**Extracted material**:

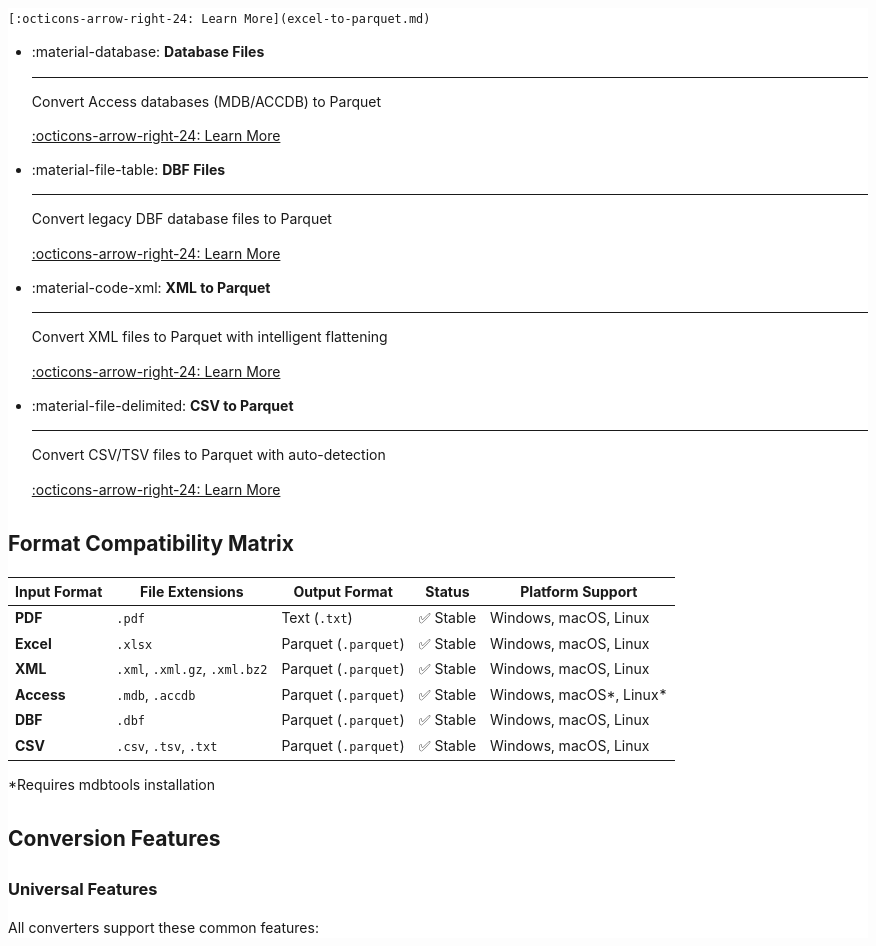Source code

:     [:octicons-arrow-right-24: Learn More](excel-to-parquet.md)

-   :material-database: **Database Files**

    ---

    Convert Access databases (MDB/ACCDB) to Parquet

    [:octicons-arrow-right-24: Learn More](database-files.md)

-   :material-file-table: **DBF Files**

    ---

    Convert legacy DBF database files to Parquet

    [:octicons-arrow-right-24: Learn More](dbf-files.md)

-   :material-code-xml: **XML to Parquet**

    ---

    Convert XML files to Parquet with intelligent flattening

    [:octicons-arrow-right-24: Learn More](xml-to-parquet.md)

-   :material-file-delimited: **CSV to Parquet**

    ---

    Convert CSV/TSV files to Parquet with auto-detection

    [:octicons-arrow-right-24: Learn More](csv-to-parquet.md)

</div>

## Format Compatibility Matrix

| Input Format | File Extensions | Output Format | Status | Platform Support |
|-------------|-----------------|---------------|--------|-------------------|
| **PDF** | `.pdf` | Text (`.txt`) | ✅ Stable | Windows, macOS, Linux |
| **Excel** | `.xlsx` | Parquet (`.parquet`) | ✅ Stable | Windows, macOS, Linux |
| **XML** | `.xml`, `.xml.gz`, `.xml.bz2` | Parquet (`.parquet`) | ✅ Stable | Windows, macOS, Linux |
| **Access** | `.mdb`, `.accdb` | Parquet (`.parquet`) | ✅ Stable | Windows, macOS*, Linux* |
| **DBF** | `.dbf` | Parquet (`.parquet`) | ✅ Stable | Windows, macOS, Linux |
| **CSV** | `.csv`, `.tsv`, `.txt` | Parquet (`.parquet`) | ✅ Stable | Windows, macOS, Linux |

*Requires mdbtools installation

## Conversion Features

### Universal Features

All converters support these common features:
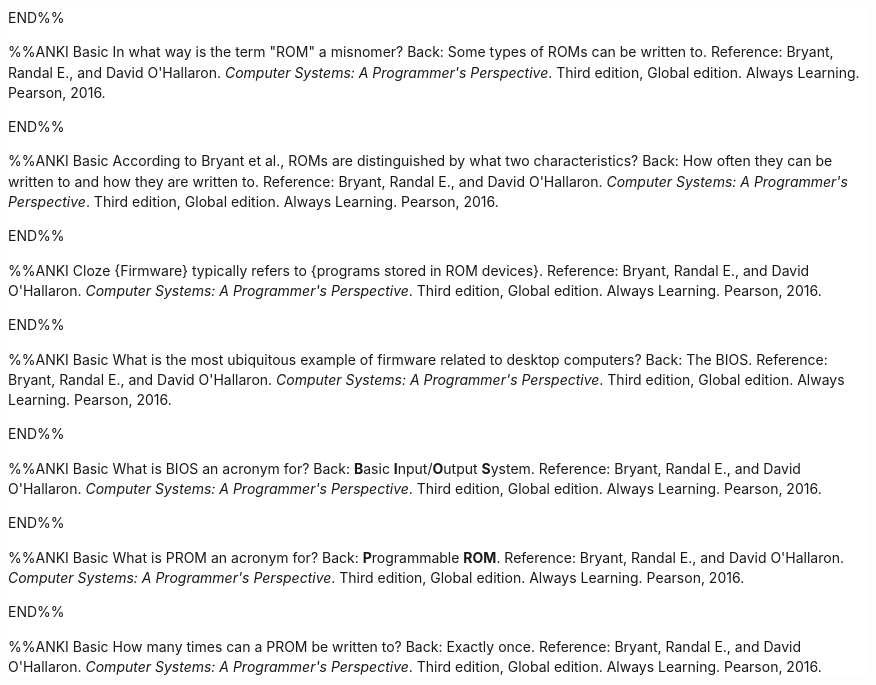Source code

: END%%

%%ANKI
Basic
In what way is the term "ROM" a misnomer?
Back: Some types of ROMs can be written to.
Reference: Bryant, Randal E., and David O'Hallaron. *Computer Systems: A Programmer's Perspective*. Third edition, Global edition. Always Learning. Pearson, 2016.

END%%

%%ANKI
Basic
According to Bryant et al., ROMs are distinguished by what two characteristics?
Back: How often they can be written to and how they are written to.
Reference: Bryant, Randal E., and David O'Hallaron. *Computer Systems: A Programmer's Perspective*. Third edition, Global edition. Always Learning. Pearson, 2016.

END%%

%%ANKI
Cloze
{Firmware} typically refers to {programs stored in ROM devices}.
Reference: Bryant, Randal E., and David O'Hallaron. *Computer Systems: A Programmer's Perspective*. Third edition, Global edition. Always Learning. Pearson, 2016.

END%%

%%ANKI
Basic
What is the most ubiquitous example of firmware related to desktop computers?
Back: The BIOS.
Reference: Bryant, Randal E., and David O'Hallaron. *Computer Systems: A Programmer's Perspective*. Third edition, Global edition. Always Learning. Pearson, 2016.

END%%

%%ANKI
Basic
What is BIOS an acronym for?
Back: **B**asic **I**nput/**O**utput **S**ystem.
Reference: Bryant, Randal E., and David O'Hallaron. *Computer Systems: A Programmer's Perspective*. Third edition, Global edition. Always Learning. Pearson, 2016.

END%%

%%ANKI
Basic
What is PROM an acronym for?
Back: **P**rogrammable **ROM**.
Reference: Bryant, Randal E., and David O'Hallaron. *Computer Systems: A Programmer's Perspective*. Third edition, Global edition. Always Learning. Pearson, 2016.

END%%

%%ANKI
Basic
How many times can a PROM be written to?
Back: Exactly once.
Reference: Bryant, Randal E., and David O'Hallaron. *Computer Systems: A Programmer's Perspective*. Third edition, Global edition. Always Learning. Pearson, 2016.
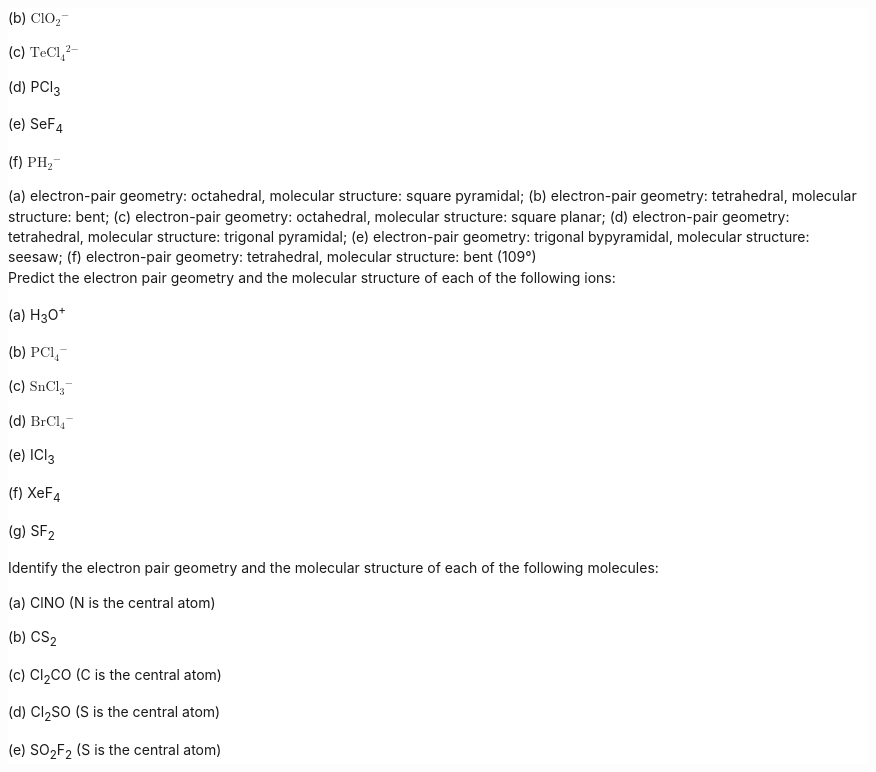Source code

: (b) <math xmlns="http://www.w3.org/1998/Math/MathML"><mrow><msub><mrow><mtext>ClO</mtext></mrow><mn>2</mn></msub><msup><mrow /><mtext>−</mtext></msup></mrow></math>

(c) <math xmlns="http://www.w3.org/1998/Math/MathML"><mrow><msub><mrow><mtext>TeCl</mtext></mrow><mn>4</mn></msub><msup><mrow /><mrow><mtext>2−</mtext></mrow></msup></mrow></math>

(d) PCl<sub>3</sub>

(e) SeF<sub>4</sub>

(f) <math xmlns="http://www.w3.org/1998/Math/MathML"><mrow><msub><mrow><mtext>PH</mtext></mrow><mn>2</mn></msub><msup><mrow /><mtext>−</mtext></msup></mrow></math>

</div>
<div data-type="solution" class="solution" markdown="1">
(a) electron-pair geometry: octahedral, molecular structure: square pyramidal; (b) electron-pair geometry: tetrahedral, molecular structure: bent; (c) electron-pair geometry: octahedral, molecular structure: square planar; (d) electron-pair geometry: tetrahedral, molecular structure: trigonal pyramidal; (e) electron-pair geometry: trigonal bypyramidal, molecular structure: seesaw; (f) electron-pair geometry: tetrahedral, molecular structure: bent (109°)

</div>
</div>

<div data-type="exercise" class="exercise">
<div data-type="problem" class="problem" markdown="1">
Predict the electron pair geometry and the molecular structure of each of the following ions:

(a) H<sub>3</sub>O<sup>+</sup>

(b) <math xmlns="http://www.w3.org/1998/Math/MathML"><mrow><msub><mrow><mtext>PCl</mtext></mrow><mn>4</mn></msub><msup><mrow /><mtext>−</mtext></msup></mrow></math>

(c) <math xmlns="http://www.w3.org/1998/Math/MathML"><mrow><msub><mrow><mtext>SnCl</mtext></mrow><mn>3</mn></msub><msup><mrow /><mtext>−</mtext></msup></mrow></math>

(d) <math xmlns="http://www.w3.org/1998/Math/MathML"><mrow><msub><mrow><mtext>BrCl</mtext></mrow><mn>4</mn></msub><msup><mrow /><mtext>−</mtext></msup></mrow></math>

(e) ICl<sub>3</sub>

(f) XeF<sub>4</sub>

(g) SF<sub>2</sub>

</div>
</div>

<div data-type="exercise" class="exercise">
<div data-type="problem" class="problem" markdown="1">
Identify the electron pair geometry and the molecular structure of each of the following molecules:

(a) ClNO (N is the central atom)

(b) CS<sub>2</sub>

(c) Cl<sub>2</sub>CO (C is the central atom)

(d) Cl<sub>2</sub>SO (S is the central atom)

(e) SO<sub>2</sub>F<sub>2</sub> (S is the central atom)
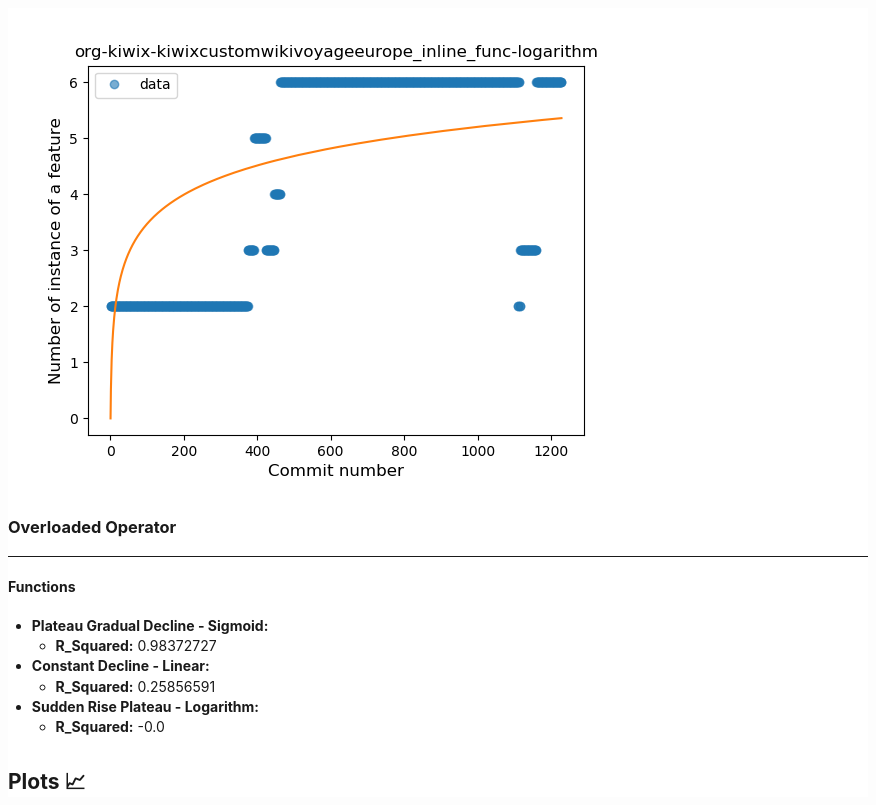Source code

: ![org-kiwix-kiwixcustomwikivoyageeurope T6](../plots/org-kiwix-kiwixcustomwikivoyageeurope_inline_func_T6.png)
### <a name="overloaded_op">Overloaded Operator</a>
----
#### Functions
* **Plateau Gradual Decline - Sigmoid:** ![equation](http://latex.codecogs.com/svg.latex?%5Cfrac%7B-1.002197%7D%7B1%20&plus;%20%5Cepsilon%5E%28-0.461154%28x%20-1111.512439%29%29%7D%20&plus;%201.000199)
    * **R_Squared:** 0.98372727
* **Constant Decline - Linear:** ![equation](http://latex.codecogs.com/svg.latex?-0.000421x%20&plus;%201.163516)
    * **R_Squared:** 0.25856591
* **Sudden Rise Plateau - Logarithm:** ![equation](http://latex.codecogs.com/svg.latex?0.0%5Clog_%7B16489.110163%7D%28x%29%20&plus;%200.904723)
    * **R_Squared:** -0.0

**Plots** :chart_with_upwards_trend:
-----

**Problem to work on**:
Which lines of the listing include the string "central"? Pull them out.

**Completed exercise**:
(a) ClNO (N is the central atom)
(c) Cl<sub>2</sub>CO (C is the central atom)
(d) Cl<sub>2</sub>SO (S is the central atom)
(e) SO<sub>2</sub>F<sub>2</sub> (S is the central atom)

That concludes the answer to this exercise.